11. The electronic device of claim 10, wherein the operations further comprise:
storing the auxiliary information in the first area in response to determining the first data, and wherein obtaining the auxiliary information comprises:
reading the auxiliary information from the first area based on the first identification.
12. The electronic device of claim 10, wherein the auxiliary information comprises at least one of:
metadata information of the first data,
source information of the first data, or
description information corresponding to one or more fields comprised in the first data.
13. The electronic device of claim 9, wherein performing the data analysis on the first data comprises:
obtaining a data analysis instruction for the first data;
loading the first data into an execution environment of the data analysis instruction based on the first identification; and
executing the data analysis instruction on the first data loaded into the execution environment.
14. The electronic device of claim 9, wherein the first data is determined by:
invoking a first functional block to generate a data query instruction; and
retrieving the first data from one or more data sources by executing the data query instruction, and
the data analysis instruction for the data analysis is implemented by invoking a second functional block.

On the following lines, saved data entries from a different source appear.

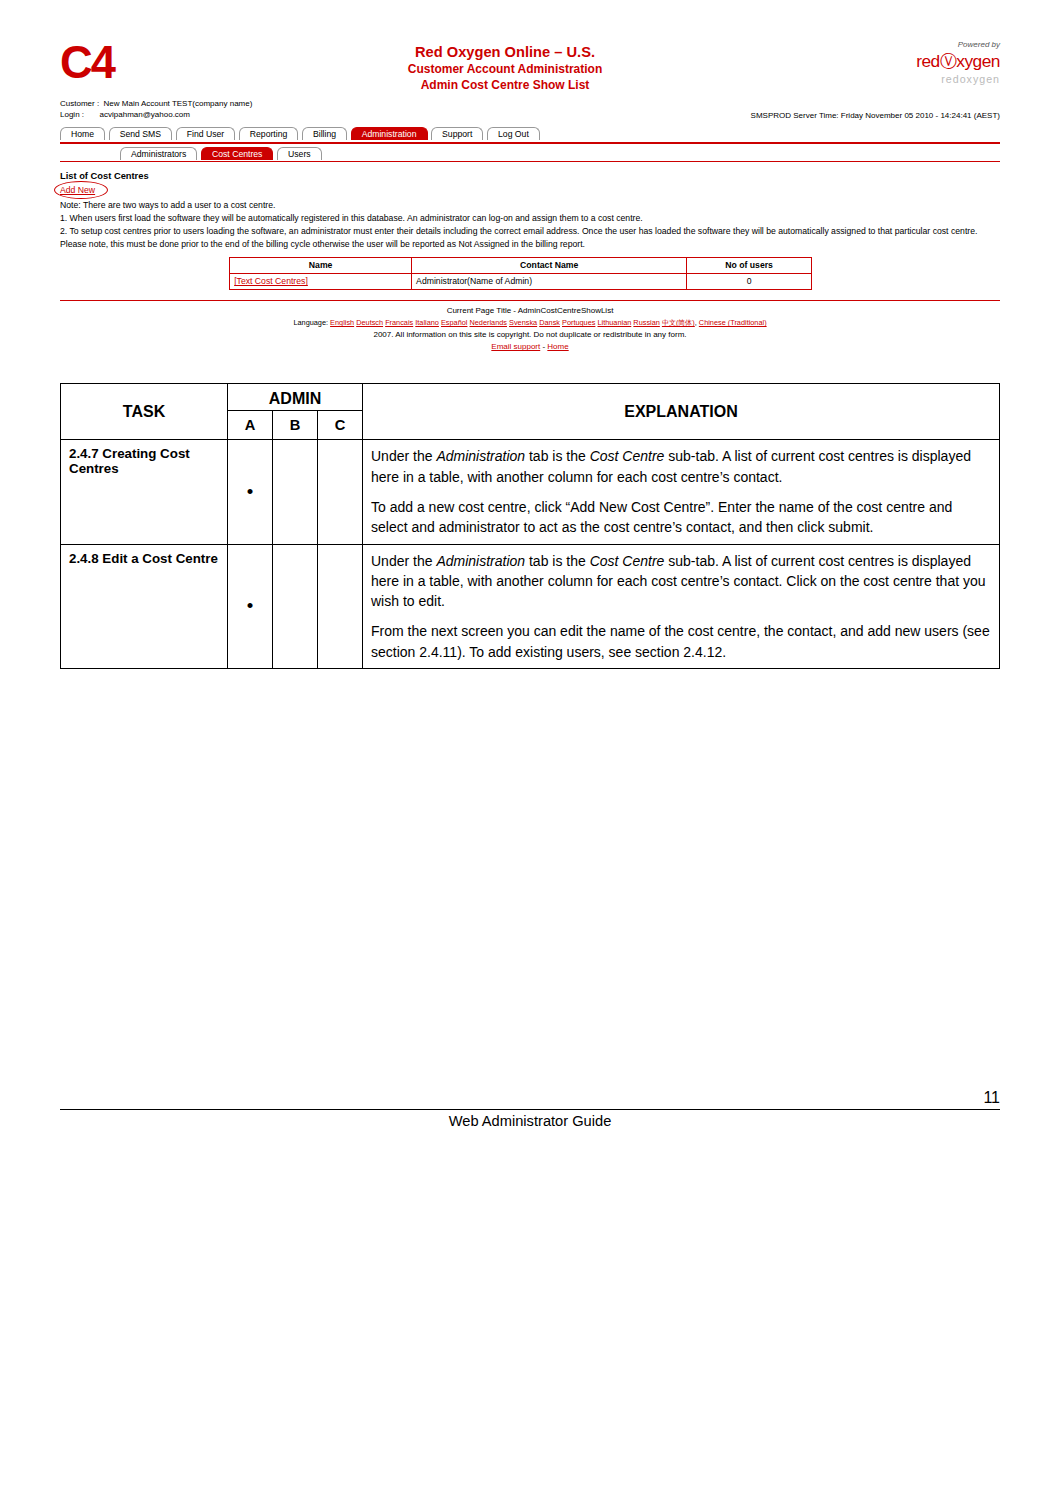C4
Red Oxygen Online – U.S.
Customer Account Administration
Admin Cost Centre Show List
Powered by
redⓋxygen
redoxygen
Customer : New Main Account TEST(company name)
Login : acvipahman@yahoo.com
SMSPROD Server Time: Friday November 05 2010 - 14:24:41 (AEST)
Home Send SMS Find User Reporting Billing Administration Support Log Out
Administrators Cost Centres Users
List of Cost Centres
Add New
Note: There are two ways to add a user to a cost centre.
1. When users first load the software they will be automatically registered in this database. An administrator can log-on and assign them to a cost centre.
2. To setup cost centres prior to users loading the software, an administrator must enter their details including the correct email address. Once the user has loaded the software they will be automatically assigned to that particular cost centre.
Please note, this must be done prior to the end of the billing cycle otherwise the user will be reported as Not Assigned in the billing report.
| Name | Contact Name | No of users |
| --- | --- | --- |
| [Text Cost Centres] | Administrator(Name of Admin) | 0 |
Current Page Title - AdminCostCentreShowList
Language: English Deutsch Francais Italiano Español Nederlands Svenska Dansk Portugues Lithuanian Russian 中文(简体), Chinese (Traditional)
2007. All information on this site is copyright. Do not duplicate or redistribute in any form.
Email support - Home
| TASK | ADMIN | EXPLANATION |
| --- | --- | --- |
| A | B | C |
| 2.4.7 Creating Cost Centres | • | | | Under the Administration tab is the Cost Centre sub-tab. A list of current cost centres is displayed here in a table, with another column for each cost centre’s contact. To add a new cost centre, click “Add New Cost Centre”. Enter the name of the cost centre and select and administrator to act as the cost centre’s contact, and then click submit. |
| 2.4.8 Edit a Cost Centre | • | | | Under the Administration tab is the Cost Centre sub-tab. A list of current cost centres is displayed here in a table, with another column for each cost centre’s contact. Click on the cost centre that you wish to edit. From the next screen you can edit the name of the cost centre, the contact, and add new users (see section 2.4.11). To add existing users, see section 2.4.12. |
11
Web Administrator Guide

15. The electronic device of claim 9, wherein the result of the data analysis comprises at least one of the following types of content:
at least one chart type,
at least one form type.
16. The electronic device of claim 9, wherein the first area comprises a key-value type data storage system, and the first identification comprises a key in the key-value type data storage system.
17. A non-transitory computer-readable storage medium, storing a computer program thereon, wherein the computer program is executable by a processor to perform operations comprising:
storing first data into a first area in response to determining the first data, data stored in the first area having a corresponding identification, and the first data determined based on a received user input;
performing data analysis on the first data based on a first identification corresponding to the first data; and
presenting a reply to the user input based on a result of the data analysis.
18. The storage medium of claim 17, wherein performing the data analysis on the first data comprises:
obtaining auxiliary information related to use of the first data;
generating a data analysis instruction for the first data based on the user input and the auxiliary information using a machine learning model; and
executing the data analysis instruction on the first data based on the first identification.
19. The storage medium of claim 18, wherein the operations further comprise:
storing the auxiliary information in the first area in response to determining the first data, and wherein obtaining the auxiliary information comprises:
reading the auxiliary information from the first area based on the first identification.
20. The storage medium of claim 18, wherein the auxiliary information comprises at least one of:
metadata information of the first data,
source information of the first data, or
description information corresponding to one or more fields comprised in the first data.